**SELECCIÓN:**
+++
Bajo el sol tropical y el ir y venir de turistas, decenas de libreros montaban allí sus puestos alrededor de la plaza. Estanterías de madera, mantas extendidas en el suelo, libros apilados que se tambaleaban con el viento. Convivían ejemplares firmados por Carpentier o Lezama Lima, ediciones polvorientas sobre la arquitectura habanera, viejos catálogos de arte, carteles de cine cubano, enciclopedias soviéticas, libros de fotografía con el lomo pelado, biografías de líderes revolucionarios y un sinfín de rarezas del universo impreso.
Era un espectáculo de otro tiempo, algo que no parecía pertenecer del todo al presente ni al país. La arquitectura colonial del Palacio de los Capitanes Generales, las columnas señoriales del Segundo Cabo y el imponente Castillo de la Real Fuerza —uno de los fuertes más antiguos de América— parecían custodiar aquel rincón bibliófilo.
A la plaza muchos le decíamos “la Plaza de los Libreros”. Para mí, llegar hasta allí era una pequeña aventura. Podía pasar horas escudriñando los detalles de los libros viejos: dedicatorias manuscritas, sellos de antiguas bibliotecas, subrayados en lápiz. Disfrutaba escabullirme entre esas rarezas.

Eso sí, aquel despliegue de literatura al aire libre no era para todos. Mucho menos para el cubano de a pie. Los precios estaban en CUC —esa moneda que ya no existe, pero que durante años fue sinónimo de privilegio—, y las tarifas resultaban simplemente prohibitivas. Un ejemplar firmado podía costar el equivalente a medio salario mensual. Era una feria para turistas, con alguna que otra excepción si el librero tenía el gesto amable de dejarte hojear sin comprar.
Aun así, la plaza tenía vida. Era una postal de esa Habana vieja que sobrevivía entre ruinas y reformas, entre músicos callejeros y vendedores ambulantes, entre el turismo y la memoria.

Hace unos meses volví a caminar por allí. La plaza y los edificios que la rodean tenían ahora como banda sonora el silencio. Había algo apagado. No estaban los libros. Ni los libreros. Ni los curiosos. Ni siquiera los turistas. Todo estaba desértico. Una Habana detenida, en pausa indefinida.

Solo encontré un perro echado a la sombra, indiferente al bullicio invisible de la historia, y una escultura de bronce, de tamaño natural, de Eusebio Leal. Erguido a la entrada del antiguo Palacio de los Capitanes Generales —hoy Museo de la Ciudad—, su figura parece caminar entre los antiguos estantes, como quien recorre una ciudad amada, con la misma devoción con la que rescató su historia: página por página, piedra por piedra.
Quise entender qué había pasado con los libreros. Un señor que trabajaba en una galería cercana me contó que la decisión se había tomado en 2016. Que la Oficina del Historiador de la Ciudad había prohibido toda actividad de comercialización en espacios públicos por considerar que deterioraban los sitios patrimoniales.
Tiene sentido. O al menos suena razonable. Proteger los espacios históricos, cuidar el patrimonio, garantizar una imagen “limpia” para el turismo. Pero los libreros eran parte del paisaje. Como los pregoneros por la calle. Como los juegos de dominó en los solares.
+++
(Datos de origen)
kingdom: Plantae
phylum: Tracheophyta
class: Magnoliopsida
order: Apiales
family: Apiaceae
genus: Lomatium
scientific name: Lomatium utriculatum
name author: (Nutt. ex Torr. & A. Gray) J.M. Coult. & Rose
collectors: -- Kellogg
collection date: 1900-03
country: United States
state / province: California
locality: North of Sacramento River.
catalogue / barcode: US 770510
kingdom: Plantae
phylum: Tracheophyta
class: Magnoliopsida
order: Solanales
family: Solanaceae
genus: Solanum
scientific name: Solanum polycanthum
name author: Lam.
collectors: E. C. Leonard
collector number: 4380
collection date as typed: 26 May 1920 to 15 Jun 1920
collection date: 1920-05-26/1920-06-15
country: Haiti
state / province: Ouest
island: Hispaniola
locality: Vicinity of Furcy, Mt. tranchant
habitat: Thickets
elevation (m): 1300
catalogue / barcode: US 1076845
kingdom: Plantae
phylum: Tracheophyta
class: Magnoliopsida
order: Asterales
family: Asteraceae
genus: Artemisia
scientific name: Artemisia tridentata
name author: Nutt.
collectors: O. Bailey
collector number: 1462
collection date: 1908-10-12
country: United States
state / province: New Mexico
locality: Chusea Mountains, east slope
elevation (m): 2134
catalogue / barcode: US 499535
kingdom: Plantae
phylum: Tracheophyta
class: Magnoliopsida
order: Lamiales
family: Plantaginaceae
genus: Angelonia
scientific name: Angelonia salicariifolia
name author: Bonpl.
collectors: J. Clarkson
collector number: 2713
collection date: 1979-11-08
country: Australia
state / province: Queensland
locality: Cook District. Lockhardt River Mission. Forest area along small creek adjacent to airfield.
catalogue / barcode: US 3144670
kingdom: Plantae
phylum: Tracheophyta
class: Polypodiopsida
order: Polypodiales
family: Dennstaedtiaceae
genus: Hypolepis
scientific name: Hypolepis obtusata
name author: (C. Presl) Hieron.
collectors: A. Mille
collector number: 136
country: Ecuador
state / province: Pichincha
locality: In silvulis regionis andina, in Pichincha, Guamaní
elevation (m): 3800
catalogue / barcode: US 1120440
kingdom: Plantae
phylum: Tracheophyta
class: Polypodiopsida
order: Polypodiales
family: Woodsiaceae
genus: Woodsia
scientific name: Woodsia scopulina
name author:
+++
**TAREAS:**
a) Transcriba de la selección el fragmento que comienza en "A la plaza muchos" y termina en "entre esas rarezas.".
b) Enumere las edificaciones que, según la selección, parecían custodiar aquel rincón bibliófilo.
c) Según la selección, ¿en qué año se tomó la decisión de prohibir la comercialización en espacios públicos?

**SOLUCIONES EN ORDEN:**
a)
A la plaza muchos le decíamos “la Plaza de los Libreros”. Para mí, llegar hasta allí era una pequeña aventura. Podía pasar horas escudriñando los detalles de los libros viejos: dedicatorias manuscritas, sellos de antiguas bibliotecas, subrayados en lápiz. Disfrutaba escabullirme entre esas rarezas.

b)
Palacio de los Capitanes Generales
Segundo Cabo
Castillo de la Real Fuerza

c) En 2016.